# Selected passage
- - - -

Oral tradition is a key to understanding Central American cookery: most recipes are handed down from generation to generation by word of mouth. In middle-or upper-class families, it is customary to have an in-house cook, but someone in the family is assigned the task of teaching the cook the way a dish should be prepared. Special instruction and attention are required for dishes that have been handed down within the family and are usually prepared only on special occasions. Although the choice of recipe ingredients may vary within each country and family, there are still quite a few standard national dishes that have been maintained over a long period of time and have not undergone much variation. Outside the region, little is known about the cookery of Central America because many of the key recipes are not written down, except perhaps in a small number of local cookbooks of very recent date.
Beef is an important meat in Central American cooking because of the large number of cattle ranches, which provide beef both for local consumption and for export. The flavor of Central American beef is very different from that of the beef of North and South America, in part because the animals are grass-fed and thus leaner, but also because the Criollo breed of cattle is itself quite distinctive. The flavor and texture of its meat more closely resemble veal than beef.

- - - -

# Raw data
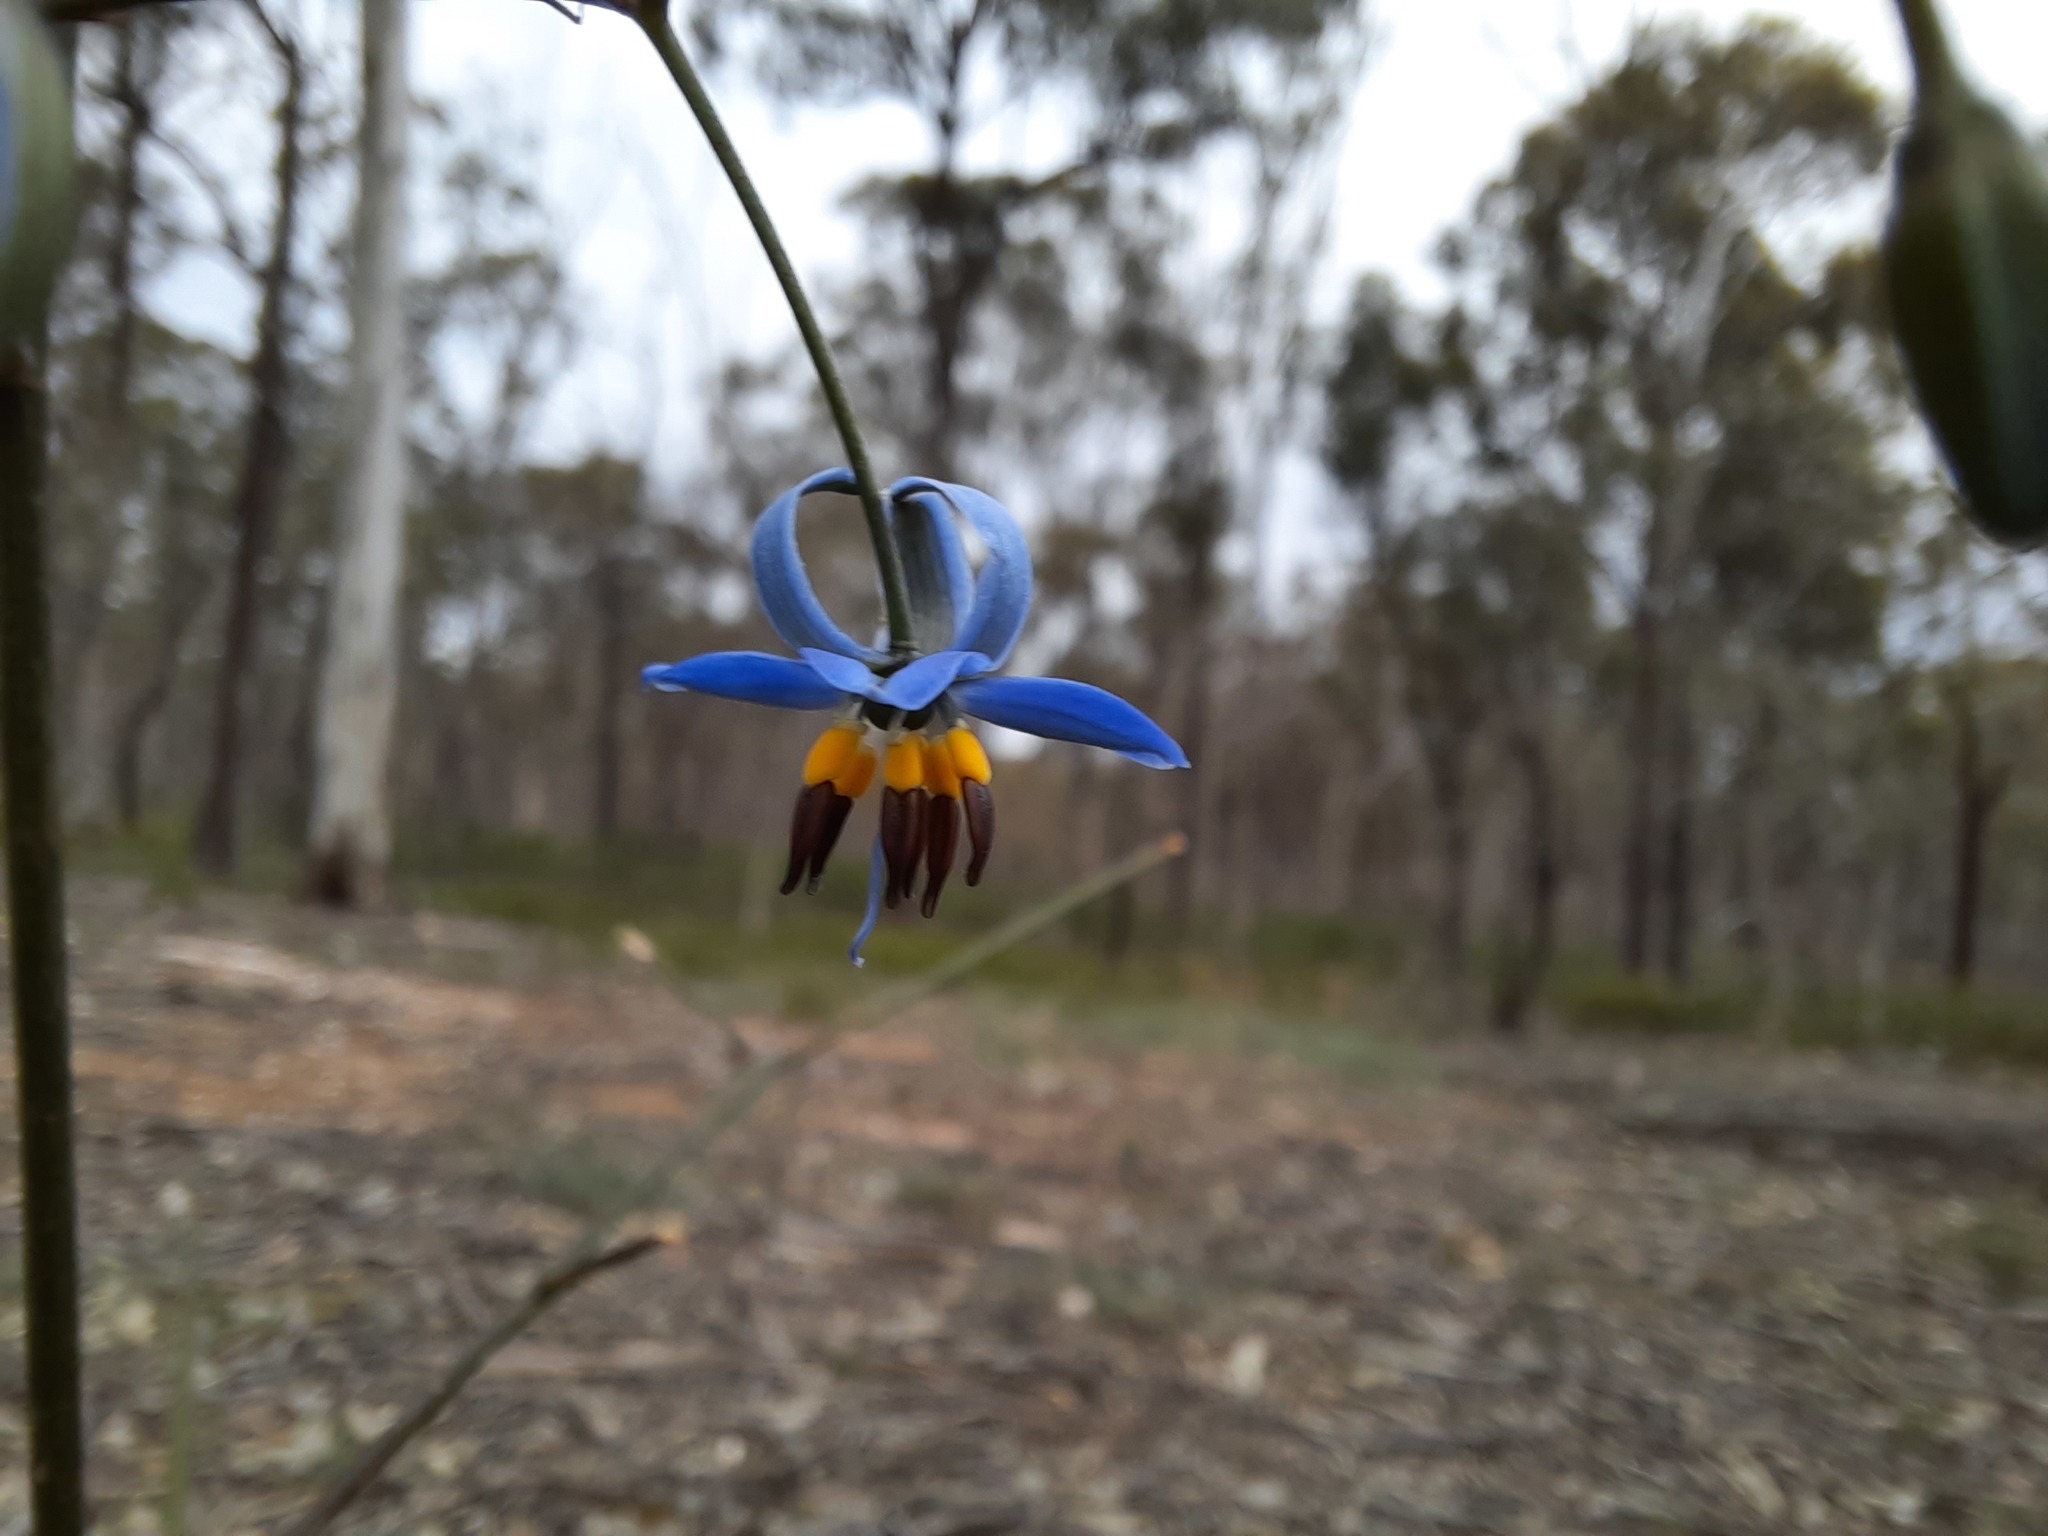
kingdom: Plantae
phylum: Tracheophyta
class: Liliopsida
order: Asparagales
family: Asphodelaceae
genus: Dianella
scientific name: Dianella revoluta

- - - -

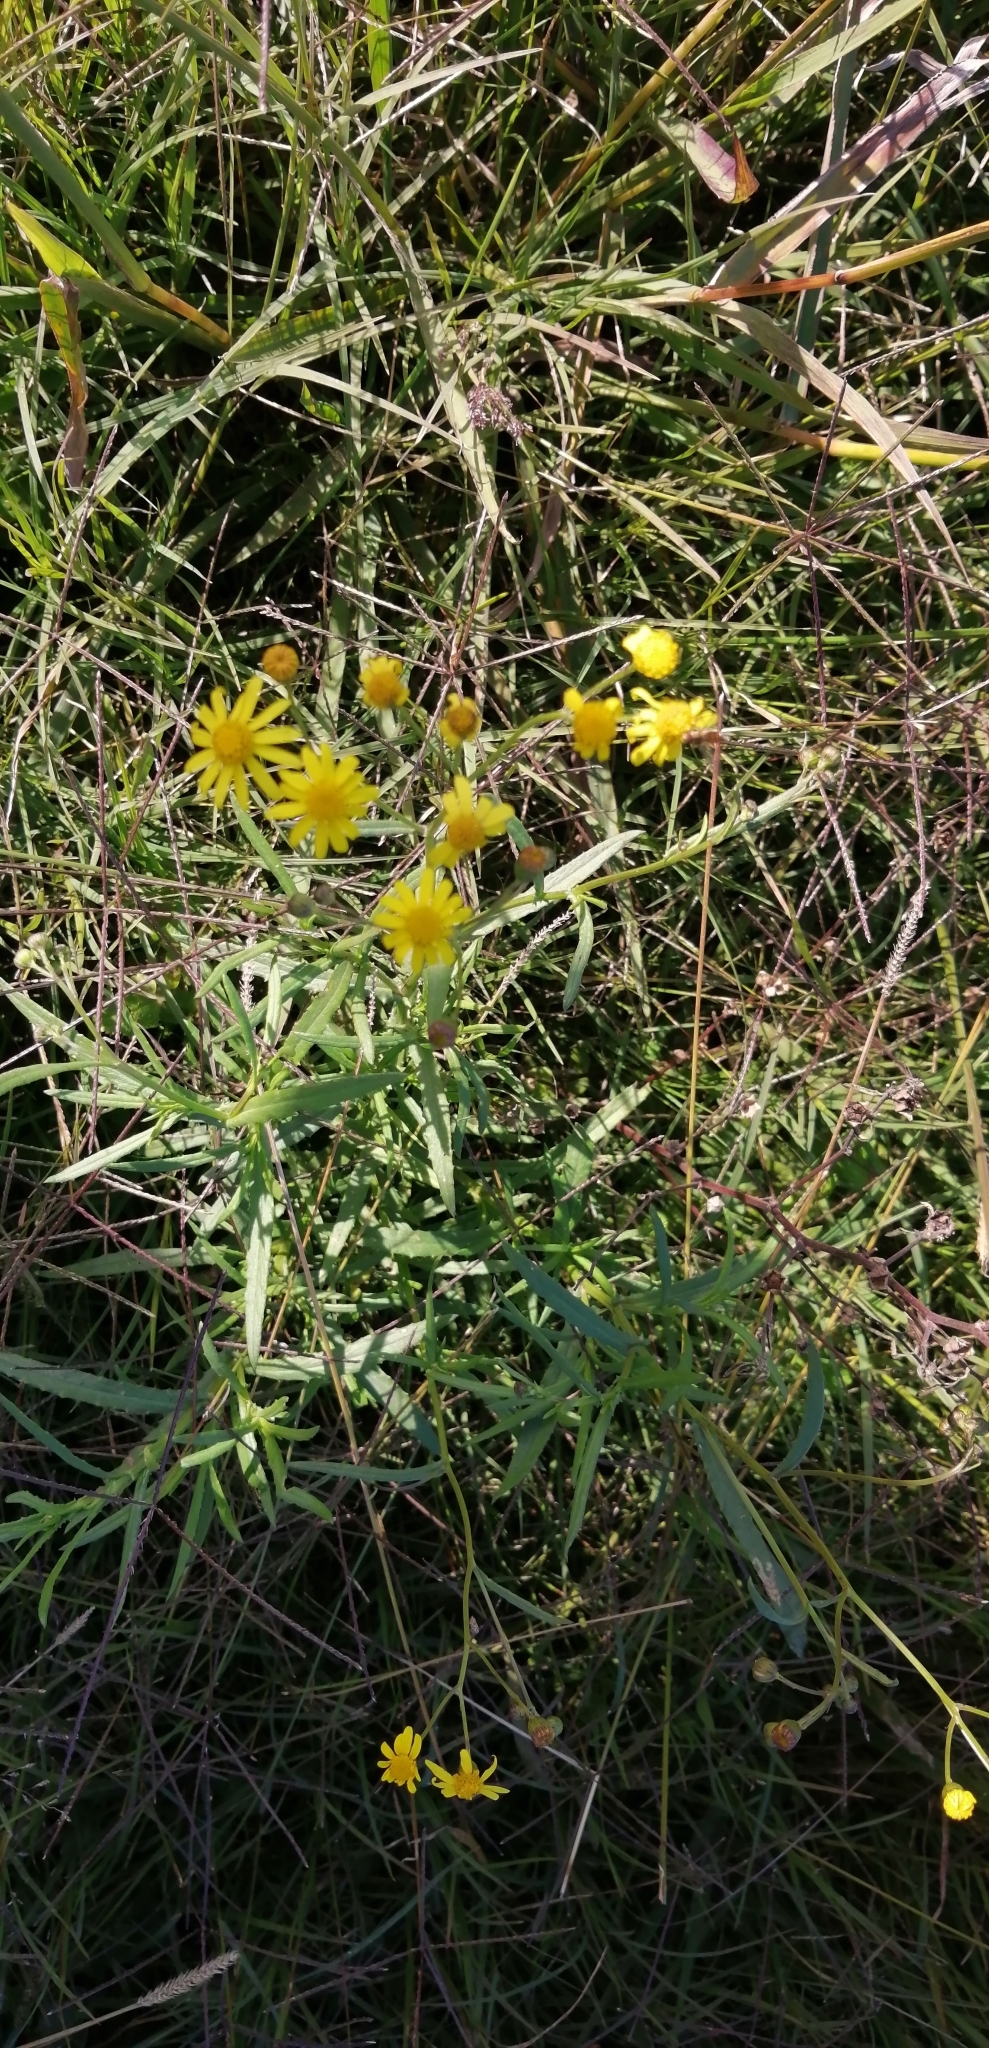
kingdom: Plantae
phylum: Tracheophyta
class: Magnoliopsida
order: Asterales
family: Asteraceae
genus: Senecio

- - - -

# Problem description
Return the stretch of the text on Central American cookery starting at "Beef is an important" and ending at "veal than beef.", copied word for word. Work only from the text on Central American cookery and leave the rows aside.

# Worked solution
Beef is an important meat in Central American cooking because of the large number of cattle ranches, which provide beef both for local consumption and for export. The flavor of Central American beef is very different from that of the beef of North and South America, in part because the animals are grass-fed and thus leaner, but also because the Criollo breed of cattle is itself quite distinctive. The flavor and texture of its meat more closely resemble veal than beef.